start Quoted text

Bookmark and Share

Notice: On April 23, 2014, Statalist moved from an email list to a forum, based at statalist.org.


[Date Prev][Date Next][Thread Prev][Thread Next][Date Index][Thread Index]

Re: st: approximate quantiles in Stata


From   David Hoaglin <[email protected]>
To   [email protected]
Subject   Re: st: approximate quantiles in Stata
Date   Sun, 25 Aug 2013 16:54:08 -0400

Laszlo,

You're welcome.

The comments about the quality of the sample seem rather vague.  I
didn't dig for a specific measure of "quality."  Working with an
incoming stream of data makes the problem more challenging.  You're
fortunate to have the entire "population" already.

If the estimate of a quantile is to have a specified variance, the
necessary sample size will be larger for more-extreme quantiles.

end Quoted text
start Material provided

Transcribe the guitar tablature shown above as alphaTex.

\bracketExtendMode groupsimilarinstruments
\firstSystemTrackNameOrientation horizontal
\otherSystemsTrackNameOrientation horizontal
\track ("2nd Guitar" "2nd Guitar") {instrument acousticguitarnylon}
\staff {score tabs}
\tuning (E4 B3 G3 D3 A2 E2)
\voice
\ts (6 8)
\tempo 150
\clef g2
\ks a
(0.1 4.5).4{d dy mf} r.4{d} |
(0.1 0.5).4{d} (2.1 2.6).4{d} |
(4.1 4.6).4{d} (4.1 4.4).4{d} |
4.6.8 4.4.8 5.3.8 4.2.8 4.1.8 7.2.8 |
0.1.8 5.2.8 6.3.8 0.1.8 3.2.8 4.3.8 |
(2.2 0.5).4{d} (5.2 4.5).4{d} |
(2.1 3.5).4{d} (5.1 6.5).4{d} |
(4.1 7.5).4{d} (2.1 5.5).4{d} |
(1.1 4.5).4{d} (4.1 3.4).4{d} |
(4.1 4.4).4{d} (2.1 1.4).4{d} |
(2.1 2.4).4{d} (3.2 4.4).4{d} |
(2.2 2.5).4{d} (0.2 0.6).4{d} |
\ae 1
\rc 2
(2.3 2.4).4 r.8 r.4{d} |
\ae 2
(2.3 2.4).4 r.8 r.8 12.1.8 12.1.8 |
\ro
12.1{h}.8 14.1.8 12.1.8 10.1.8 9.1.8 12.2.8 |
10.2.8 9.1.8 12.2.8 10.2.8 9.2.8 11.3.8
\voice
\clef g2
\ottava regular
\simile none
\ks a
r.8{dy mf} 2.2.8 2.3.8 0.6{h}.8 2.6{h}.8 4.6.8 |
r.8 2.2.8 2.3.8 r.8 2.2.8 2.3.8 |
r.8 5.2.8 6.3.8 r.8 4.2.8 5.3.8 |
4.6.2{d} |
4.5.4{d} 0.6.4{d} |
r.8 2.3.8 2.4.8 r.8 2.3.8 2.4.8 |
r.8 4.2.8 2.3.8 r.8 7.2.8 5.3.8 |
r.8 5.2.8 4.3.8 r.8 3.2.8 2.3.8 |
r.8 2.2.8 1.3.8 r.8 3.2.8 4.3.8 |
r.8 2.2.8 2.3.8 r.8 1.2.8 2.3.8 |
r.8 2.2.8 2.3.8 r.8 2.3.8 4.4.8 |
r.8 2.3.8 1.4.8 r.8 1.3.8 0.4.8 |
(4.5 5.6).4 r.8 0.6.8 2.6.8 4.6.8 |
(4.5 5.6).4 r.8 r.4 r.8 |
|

end Material provided

=== Short problem 1 ===
Give every navigation link named in the bracketed line near the top of the Statalist post.
=== Short problem 2 ===
Answer each question from the Statalist post.
(a) On what date did Statalist move from an email list to a forum?
(b) Who sent the message?
(c) For which quantiles does the post say the necessary sample size will be larger?
This listing has no connection to the Statalist post.

=== Written answer 1 ===
Date Prev, Date Next, Thread Prev, Thread Next, Date Index, Thread Index

=== Written answer 2 ===
(a) April 23, 2014
(b) David Hoaglin
(c) More-extreme quantiles